Her halimiz ile biz
Kadın! Onu yüceleştiren, varlığına hayranlıkla şiirler yazan da var, onu kalıplara sokan ve yeren de. Toplumsal cinsiyete dayalı cinsiyet rolleri ise kadınların her yaşta ve pek çok toplumda yüzleştiği bir olgu. “Evcilik” ile başlayan macera aslında tüm hayatı yönlendiren bir ön hazırlık olmuş yıllarca. Kadınların hayatları boyunca karşılaşmak zorunda oldukları cinsiyet rollerinin ilk aşaması. Çocukken oynadığımız oyunların ardından okul ve iş hayatında da yaşadık elbette bize empoze edilen bu cinsiyet rollerinin baskısını. O sıralar anladık mı peki? Çoğumuz normal buldu. Kadınlara mesleklerini dahi seçerken daha az yorucu sanılan öğretmenlik veya hemşirelik gibi mesleklerin yakıştırılması, makine kullanımına dayalı mesleklerin ise “erkek mesleği” olarak görülmesi, ilkel toplumlara kadar gittiğimizde kadınların toplayıcılık gibi sabit alanda dururken erkeklerin avcılık gibi güç gerektiren işleri üstlenmesi ve evden uzaklaşabilme özgürlükleri durumun bugünlere yansıması.
Oldum olası kadınlara veya kadın olmaya hem manevi hem de fiziksel olarak birçok anlam yükleniyor.
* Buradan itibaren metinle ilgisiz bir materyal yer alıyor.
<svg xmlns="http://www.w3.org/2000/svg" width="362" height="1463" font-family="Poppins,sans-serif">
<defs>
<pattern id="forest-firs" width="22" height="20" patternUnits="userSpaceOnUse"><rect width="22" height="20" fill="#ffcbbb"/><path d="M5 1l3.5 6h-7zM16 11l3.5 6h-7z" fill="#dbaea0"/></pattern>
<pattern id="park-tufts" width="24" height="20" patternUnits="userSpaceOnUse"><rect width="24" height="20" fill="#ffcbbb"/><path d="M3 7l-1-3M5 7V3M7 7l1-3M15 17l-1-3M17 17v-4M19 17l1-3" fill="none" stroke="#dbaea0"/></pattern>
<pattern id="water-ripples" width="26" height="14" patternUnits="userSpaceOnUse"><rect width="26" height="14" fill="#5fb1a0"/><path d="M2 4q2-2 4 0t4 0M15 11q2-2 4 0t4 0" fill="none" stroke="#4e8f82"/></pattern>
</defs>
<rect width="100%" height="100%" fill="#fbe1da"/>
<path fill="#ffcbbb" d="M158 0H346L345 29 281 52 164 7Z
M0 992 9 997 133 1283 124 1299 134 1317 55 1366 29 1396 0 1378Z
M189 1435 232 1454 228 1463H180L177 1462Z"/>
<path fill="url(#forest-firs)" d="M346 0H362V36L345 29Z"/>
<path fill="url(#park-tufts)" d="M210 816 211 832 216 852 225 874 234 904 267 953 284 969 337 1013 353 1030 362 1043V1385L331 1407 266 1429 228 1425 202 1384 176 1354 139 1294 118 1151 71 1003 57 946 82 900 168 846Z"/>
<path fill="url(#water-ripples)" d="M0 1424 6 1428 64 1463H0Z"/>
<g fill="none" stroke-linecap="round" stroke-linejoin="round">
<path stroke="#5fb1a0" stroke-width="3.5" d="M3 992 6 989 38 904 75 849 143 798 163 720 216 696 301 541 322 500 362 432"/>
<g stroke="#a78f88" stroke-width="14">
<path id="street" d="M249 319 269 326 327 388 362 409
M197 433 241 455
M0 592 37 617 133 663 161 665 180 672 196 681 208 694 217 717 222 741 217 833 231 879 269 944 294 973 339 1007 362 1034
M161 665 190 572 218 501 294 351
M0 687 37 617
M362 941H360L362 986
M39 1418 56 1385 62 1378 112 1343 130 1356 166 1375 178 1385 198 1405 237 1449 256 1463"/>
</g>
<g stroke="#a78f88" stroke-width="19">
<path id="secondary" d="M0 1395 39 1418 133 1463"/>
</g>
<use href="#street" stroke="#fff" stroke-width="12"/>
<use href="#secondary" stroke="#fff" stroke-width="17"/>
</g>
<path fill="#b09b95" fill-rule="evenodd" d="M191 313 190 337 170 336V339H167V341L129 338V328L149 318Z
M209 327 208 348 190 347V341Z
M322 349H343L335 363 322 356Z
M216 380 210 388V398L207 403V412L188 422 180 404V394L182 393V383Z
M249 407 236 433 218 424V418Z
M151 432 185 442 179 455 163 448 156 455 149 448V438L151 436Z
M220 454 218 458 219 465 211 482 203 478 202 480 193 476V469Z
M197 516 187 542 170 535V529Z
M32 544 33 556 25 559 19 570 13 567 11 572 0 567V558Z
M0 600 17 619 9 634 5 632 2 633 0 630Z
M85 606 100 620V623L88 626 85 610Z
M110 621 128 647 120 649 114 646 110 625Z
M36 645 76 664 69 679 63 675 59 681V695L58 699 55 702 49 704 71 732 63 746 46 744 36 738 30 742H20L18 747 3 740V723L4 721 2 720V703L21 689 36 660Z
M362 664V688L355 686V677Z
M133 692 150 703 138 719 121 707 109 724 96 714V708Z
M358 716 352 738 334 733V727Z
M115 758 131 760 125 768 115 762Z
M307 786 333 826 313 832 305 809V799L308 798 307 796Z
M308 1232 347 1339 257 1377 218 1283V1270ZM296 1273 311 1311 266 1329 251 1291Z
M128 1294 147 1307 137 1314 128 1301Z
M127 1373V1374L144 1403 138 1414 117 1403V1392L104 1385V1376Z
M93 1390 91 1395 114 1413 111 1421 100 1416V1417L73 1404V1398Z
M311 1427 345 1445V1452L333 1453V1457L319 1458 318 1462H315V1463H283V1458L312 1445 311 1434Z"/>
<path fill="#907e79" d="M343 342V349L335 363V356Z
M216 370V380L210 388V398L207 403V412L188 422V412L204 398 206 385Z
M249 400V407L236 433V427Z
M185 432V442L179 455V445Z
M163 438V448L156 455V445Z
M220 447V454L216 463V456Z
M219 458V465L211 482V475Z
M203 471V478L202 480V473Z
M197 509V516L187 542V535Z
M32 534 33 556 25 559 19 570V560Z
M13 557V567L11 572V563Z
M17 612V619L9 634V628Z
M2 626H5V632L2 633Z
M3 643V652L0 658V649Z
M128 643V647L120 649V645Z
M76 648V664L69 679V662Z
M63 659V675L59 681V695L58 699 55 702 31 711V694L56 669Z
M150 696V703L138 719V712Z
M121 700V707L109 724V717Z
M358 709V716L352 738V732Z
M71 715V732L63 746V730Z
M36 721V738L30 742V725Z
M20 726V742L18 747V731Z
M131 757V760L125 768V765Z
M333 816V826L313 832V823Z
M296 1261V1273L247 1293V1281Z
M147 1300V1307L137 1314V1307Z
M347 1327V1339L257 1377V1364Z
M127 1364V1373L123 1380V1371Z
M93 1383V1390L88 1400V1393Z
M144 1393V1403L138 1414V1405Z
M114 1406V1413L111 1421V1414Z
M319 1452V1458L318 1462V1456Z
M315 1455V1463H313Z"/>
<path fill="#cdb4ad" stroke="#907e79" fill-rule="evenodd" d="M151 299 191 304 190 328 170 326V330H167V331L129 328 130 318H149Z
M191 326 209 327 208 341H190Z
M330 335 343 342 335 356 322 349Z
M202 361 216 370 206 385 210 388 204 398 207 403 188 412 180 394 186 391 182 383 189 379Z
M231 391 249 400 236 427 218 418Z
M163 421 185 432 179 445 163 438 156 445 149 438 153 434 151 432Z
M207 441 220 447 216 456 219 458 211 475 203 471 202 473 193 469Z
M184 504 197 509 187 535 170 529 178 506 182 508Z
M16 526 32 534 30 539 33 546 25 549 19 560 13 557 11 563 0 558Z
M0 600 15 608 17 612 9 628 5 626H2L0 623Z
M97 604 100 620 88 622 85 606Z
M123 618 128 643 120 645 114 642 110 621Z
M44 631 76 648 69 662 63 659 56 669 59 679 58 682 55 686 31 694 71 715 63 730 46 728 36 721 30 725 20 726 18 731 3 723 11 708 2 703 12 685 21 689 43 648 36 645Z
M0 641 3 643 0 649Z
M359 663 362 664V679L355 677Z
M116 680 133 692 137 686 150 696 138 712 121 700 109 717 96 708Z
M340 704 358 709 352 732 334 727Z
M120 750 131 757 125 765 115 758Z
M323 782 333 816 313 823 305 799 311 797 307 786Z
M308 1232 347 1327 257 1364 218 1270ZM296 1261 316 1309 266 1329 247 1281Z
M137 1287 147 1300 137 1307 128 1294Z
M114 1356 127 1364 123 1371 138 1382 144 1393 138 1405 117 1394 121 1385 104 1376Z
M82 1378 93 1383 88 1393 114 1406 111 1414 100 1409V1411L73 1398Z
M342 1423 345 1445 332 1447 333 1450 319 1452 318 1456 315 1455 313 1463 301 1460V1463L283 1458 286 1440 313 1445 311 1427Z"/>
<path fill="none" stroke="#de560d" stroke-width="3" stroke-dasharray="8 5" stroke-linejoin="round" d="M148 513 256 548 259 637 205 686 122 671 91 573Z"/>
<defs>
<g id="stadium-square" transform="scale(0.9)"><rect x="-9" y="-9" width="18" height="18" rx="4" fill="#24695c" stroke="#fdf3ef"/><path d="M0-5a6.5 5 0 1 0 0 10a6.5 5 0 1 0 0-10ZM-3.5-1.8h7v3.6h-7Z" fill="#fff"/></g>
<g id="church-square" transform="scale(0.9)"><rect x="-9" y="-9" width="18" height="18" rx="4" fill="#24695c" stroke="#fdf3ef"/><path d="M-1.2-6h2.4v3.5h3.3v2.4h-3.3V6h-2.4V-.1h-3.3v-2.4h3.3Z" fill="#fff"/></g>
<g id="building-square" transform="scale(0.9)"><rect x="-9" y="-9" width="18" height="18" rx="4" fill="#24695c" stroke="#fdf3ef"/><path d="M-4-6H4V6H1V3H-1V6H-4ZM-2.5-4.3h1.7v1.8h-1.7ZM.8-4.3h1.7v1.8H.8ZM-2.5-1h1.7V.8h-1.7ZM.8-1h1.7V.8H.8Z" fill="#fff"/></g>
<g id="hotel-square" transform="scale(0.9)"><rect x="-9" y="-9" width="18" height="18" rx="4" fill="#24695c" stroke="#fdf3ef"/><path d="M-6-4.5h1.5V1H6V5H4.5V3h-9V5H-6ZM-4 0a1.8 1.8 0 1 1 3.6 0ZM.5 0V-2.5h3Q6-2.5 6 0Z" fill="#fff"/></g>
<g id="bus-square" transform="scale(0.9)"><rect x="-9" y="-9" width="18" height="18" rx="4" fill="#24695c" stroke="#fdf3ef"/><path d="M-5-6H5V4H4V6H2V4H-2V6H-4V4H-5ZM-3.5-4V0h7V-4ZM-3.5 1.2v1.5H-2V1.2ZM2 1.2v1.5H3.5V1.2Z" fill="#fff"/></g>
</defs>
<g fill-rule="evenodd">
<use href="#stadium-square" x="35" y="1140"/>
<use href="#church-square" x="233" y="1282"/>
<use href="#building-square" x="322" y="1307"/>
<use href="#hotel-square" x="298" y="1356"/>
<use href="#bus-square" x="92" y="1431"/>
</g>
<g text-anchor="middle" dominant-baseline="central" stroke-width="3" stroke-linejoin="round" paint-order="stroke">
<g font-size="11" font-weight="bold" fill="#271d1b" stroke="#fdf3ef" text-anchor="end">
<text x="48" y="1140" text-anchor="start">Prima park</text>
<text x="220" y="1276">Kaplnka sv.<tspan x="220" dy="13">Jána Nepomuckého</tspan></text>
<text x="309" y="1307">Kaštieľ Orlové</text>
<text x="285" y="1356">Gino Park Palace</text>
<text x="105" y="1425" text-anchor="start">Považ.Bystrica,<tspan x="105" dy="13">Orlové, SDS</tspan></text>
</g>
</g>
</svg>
Birçok kültürde kadınlardan beklenen özellikler sabırlı, sakin, fedakar, bakımlı, anlayışlı, rasyonellikten uzak olmak iken erkeklerden beklenen özellikler ise cesur, sert ve rasyonel olmaları. Modern olarak adlandırılan günümüz dünyasında iş hayatında yer alan kadınların kimi iş kollarına uygun bulunmaması, kadınların yönetici pozisyonlarında çalışmasının önlenmek istenmesi (Cam Tavan); iş hayatında kadınlara atfedilen bu özellikler sonucu ortaya çıkan cinsiyete dayalı ayrımcılığın yalnızca birkaç örneği. Medya ise bizlere cinsiyet kalıp yargılarının görselleştirilerek aktarılmasını ve yayılmasını sağlıyor. Neredeyse hepimizin severek izlediği özellikle romantik komedi türündeki dizi ve filmlerde erkek karakterlere zeki, patron, yönetme kabiliyetine sahip, rasyonel ve güçlü gibi roller uygun görülürken; kadın karakterlere masum, sakar, duygusal, ekonomik bağımsızlığı bulunmayan, sevilmeye muhtaç ve kuşkusuz fiziksel olarak güzel ikincil roller uygun görülüyor. Sonra gelsin, bilinçaltında konumlanan kadın algısı. Bu algıyı yıkan kadınlar ise, ana konumuz.
Eşsizliğe inananlar
Güzellik algısına gelince… Kusursuz hatlara sahip, zayıf, dolgun dudaklı, beyaz tenli ve düzgün kaşlara sahip olmak mı acaba gerçek güzellik? Yoksa ince dudaklı, dolgun yüzlü, balık etli, minyon ve kalın kaşlı olmak mı? Güzel olmak üzerine kurduğumuz cümleler aslında tam da zihinlerde canlanan ideal kadın olmakla ilgili! Döneme, kültüre ve coğrafyaya bağlı olarak değişen güzellik algılarında değişmeyen tek şey ise güzelliğin kadın için bir nitelemeden öteye geçip bir gereklilik haline gelmesi. Muntazam bir burna, ince bele, kusursuz bir cilde, uzun saçlara sahip olmak “güzel” kadının olmazsa olmazları haline geliyor. Filmlerden reklamlara kadar birçok alanda “güzel kadın olmak” öğütleniyor. İdealize kalıpların ideal güzellik algısı yarattığı günümüzde; Winnie Harlow, Sofia Jirau, Cinta Tort Castro gibi kadınlar ise standartlaşmış güzellik algılarına savaş açarak takdirimizi topluyor.